**** GIVEN RECORDS
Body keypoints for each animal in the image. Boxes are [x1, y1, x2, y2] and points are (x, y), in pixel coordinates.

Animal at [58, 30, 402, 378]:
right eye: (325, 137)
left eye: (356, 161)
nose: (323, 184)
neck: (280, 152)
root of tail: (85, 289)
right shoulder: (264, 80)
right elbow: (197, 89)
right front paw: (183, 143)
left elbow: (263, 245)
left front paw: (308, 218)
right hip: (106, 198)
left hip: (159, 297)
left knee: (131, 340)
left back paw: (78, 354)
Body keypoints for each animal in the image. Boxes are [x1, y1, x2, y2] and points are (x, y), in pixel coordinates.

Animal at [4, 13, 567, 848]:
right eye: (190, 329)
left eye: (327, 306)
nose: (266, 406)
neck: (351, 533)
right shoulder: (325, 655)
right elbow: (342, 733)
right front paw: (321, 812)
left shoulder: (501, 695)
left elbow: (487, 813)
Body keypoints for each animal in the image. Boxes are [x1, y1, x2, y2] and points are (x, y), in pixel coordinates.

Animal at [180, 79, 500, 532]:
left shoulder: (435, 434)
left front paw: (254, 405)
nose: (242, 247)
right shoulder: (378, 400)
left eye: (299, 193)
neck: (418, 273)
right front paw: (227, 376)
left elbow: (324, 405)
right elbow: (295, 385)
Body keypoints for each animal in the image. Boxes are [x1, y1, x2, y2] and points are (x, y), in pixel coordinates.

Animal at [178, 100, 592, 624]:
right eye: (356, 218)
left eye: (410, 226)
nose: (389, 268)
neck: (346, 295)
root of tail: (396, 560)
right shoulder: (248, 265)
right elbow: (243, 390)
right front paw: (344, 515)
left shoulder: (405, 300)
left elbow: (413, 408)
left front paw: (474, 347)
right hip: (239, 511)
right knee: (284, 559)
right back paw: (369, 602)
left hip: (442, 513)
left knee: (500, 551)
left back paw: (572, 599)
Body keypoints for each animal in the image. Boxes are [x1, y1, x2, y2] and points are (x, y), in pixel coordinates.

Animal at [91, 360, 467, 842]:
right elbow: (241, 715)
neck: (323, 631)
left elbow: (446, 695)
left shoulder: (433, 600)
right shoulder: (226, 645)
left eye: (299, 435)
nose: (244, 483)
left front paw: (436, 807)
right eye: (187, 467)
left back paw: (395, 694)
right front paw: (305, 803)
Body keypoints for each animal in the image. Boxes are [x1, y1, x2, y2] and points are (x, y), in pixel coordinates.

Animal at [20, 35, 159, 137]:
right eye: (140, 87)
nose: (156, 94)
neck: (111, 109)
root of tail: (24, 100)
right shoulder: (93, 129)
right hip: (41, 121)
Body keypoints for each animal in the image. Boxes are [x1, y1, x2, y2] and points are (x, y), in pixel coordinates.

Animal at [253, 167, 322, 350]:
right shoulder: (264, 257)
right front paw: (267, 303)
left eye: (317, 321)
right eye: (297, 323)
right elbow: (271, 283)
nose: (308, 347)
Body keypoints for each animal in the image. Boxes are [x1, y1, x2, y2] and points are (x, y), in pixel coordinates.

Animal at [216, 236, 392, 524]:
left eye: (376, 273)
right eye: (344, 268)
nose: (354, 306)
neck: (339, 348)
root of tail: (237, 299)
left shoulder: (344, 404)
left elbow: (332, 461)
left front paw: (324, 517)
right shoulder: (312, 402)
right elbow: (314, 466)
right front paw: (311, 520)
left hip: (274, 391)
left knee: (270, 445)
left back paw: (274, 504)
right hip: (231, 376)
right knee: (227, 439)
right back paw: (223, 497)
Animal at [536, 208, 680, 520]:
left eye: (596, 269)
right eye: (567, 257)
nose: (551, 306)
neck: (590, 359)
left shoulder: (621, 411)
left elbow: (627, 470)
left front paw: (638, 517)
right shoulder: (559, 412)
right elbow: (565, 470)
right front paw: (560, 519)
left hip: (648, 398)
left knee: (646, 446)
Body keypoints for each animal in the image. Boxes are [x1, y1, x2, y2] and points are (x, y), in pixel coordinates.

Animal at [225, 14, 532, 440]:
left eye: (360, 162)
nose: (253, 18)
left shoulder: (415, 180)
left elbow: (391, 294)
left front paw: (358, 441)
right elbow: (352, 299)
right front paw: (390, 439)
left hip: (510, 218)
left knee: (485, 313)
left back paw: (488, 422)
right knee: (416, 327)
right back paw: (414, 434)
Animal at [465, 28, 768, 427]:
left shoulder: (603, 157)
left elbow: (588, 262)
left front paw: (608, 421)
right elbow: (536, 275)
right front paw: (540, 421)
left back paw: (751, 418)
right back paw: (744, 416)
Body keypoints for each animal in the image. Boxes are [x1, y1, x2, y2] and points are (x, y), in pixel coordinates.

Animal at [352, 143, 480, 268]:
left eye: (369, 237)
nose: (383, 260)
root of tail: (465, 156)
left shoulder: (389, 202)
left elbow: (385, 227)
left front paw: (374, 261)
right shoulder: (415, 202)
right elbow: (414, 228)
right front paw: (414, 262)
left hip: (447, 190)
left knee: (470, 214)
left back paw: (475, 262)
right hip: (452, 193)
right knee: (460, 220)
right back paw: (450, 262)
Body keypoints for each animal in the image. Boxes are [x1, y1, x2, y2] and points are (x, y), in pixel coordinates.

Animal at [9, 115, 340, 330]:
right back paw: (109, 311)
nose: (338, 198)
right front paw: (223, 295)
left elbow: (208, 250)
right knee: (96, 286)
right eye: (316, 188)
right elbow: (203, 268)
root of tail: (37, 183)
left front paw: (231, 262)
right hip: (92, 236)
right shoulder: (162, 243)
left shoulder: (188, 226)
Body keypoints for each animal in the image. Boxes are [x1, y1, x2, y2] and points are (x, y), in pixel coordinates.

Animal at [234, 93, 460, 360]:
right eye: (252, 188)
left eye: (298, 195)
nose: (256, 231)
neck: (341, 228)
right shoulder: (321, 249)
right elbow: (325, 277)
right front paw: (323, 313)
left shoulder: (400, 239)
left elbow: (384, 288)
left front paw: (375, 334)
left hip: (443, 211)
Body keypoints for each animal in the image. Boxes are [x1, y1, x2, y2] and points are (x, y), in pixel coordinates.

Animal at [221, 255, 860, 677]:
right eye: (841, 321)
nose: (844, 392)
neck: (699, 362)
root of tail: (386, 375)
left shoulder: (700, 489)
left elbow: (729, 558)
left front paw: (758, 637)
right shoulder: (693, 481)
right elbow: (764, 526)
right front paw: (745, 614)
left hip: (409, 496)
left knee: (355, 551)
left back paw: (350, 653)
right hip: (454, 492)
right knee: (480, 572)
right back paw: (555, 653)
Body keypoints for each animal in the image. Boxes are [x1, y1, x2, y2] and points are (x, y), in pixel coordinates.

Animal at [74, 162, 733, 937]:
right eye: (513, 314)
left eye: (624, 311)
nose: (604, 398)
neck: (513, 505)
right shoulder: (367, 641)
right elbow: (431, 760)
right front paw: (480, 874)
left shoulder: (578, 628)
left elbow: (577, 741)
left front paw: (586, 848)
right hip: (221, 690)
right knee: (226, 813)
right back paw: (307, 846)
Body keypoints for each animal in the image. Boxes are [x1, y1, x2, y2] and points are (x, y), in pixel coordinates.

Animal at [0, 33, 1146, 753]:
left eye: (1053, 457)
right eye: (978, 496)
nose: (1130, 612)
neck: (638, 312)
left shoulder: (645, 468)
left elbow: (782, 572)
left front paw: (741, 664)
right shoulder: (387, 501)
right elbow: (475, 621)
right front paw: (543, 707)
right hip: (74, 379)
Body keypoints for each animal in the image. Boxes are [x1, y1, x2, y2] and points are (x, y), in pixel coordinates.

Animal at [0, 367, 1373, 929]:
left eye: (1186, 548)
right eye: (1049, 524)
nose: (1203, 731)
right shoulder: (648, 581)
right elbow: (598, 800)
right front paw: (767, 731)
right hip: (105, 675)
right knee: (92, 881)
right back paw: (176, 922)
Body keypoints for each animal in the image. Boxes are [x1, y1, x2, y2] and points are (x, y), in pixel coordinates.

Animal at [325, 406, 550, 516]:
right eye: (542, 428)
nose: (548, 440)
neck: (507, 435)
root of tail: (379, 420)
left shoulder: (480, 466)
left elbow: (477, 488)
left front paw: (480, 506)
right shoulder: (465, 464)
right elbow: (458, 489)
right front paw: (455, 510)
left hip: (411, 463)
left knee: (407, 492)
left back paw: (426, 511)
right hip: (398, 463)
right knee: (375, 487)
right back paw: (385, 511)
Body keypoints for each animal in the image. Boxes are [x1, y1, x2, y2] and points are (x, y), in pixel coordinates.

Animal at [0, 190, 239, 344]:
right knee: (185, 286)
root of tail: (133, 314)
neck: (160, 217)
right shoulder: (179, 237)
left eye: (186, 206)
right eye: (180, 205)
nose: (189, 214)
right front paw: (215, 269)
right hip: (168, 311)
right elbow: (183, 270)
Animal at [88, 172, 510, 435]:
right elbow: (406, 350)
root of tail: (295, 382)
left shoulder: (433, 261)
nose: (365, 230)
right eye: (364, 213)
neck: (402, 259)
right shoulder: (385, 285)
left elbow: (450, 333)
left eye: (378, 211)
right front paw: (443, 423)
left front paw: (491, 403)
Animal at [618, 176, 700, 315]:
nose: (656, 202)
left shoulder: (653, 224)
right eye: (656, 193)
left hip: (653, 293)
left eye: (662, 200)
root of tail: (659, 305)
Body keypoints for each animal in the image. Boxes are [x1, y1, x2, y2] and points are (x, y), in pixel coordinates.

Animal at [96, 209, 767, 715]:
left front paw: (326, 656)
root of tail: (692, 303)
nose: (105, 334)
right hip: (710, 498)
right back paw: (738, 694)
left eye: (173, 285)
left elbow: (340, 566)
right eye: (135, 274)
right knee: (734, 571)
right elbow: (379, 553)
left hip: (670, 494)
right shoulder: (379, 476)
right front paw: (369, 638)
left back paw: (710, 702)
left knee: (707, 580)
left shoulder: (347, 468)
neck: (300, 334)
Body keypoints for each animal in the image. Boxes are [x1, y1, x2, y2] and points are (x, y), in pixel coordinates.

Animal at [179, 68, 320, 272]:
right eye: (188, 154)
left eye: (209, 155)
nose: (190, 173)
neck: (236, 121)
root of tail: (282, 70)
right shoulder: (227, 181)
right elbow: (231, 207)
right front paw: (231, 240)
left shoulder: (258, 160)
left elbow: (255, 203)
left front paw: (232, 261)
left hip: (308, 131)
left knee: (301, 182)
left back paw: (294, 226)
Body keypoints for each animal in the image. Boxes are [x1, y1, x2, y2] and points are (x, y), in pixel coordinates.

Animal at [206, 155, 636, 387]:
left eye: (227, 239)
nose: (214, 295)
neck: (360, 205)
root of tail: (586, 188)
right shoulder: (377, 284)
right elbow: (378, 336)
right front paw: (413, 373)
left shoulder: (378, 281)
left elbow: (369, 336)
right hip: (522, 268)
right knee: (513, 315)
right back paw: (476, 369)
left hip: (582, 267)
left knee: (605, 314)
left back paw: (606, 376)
********
### PROBLEM REQUIREMENTS
Copy range, inclusive: the line holding "right knee: (96, 286)" to the line holding "left shoulder: (188, 226)". Reproduce exactly those lines of the records above and no others.

### WRITTEN ANSWER
right knee: (96, 286)
right eye: (316, 188)
right elbow: (203, 268)
root of tail: (37, 183)
left front paw: (231, 262)
right hip: (92, 236)
right shoulder: (162, 243)
left shoulder: (188, 226)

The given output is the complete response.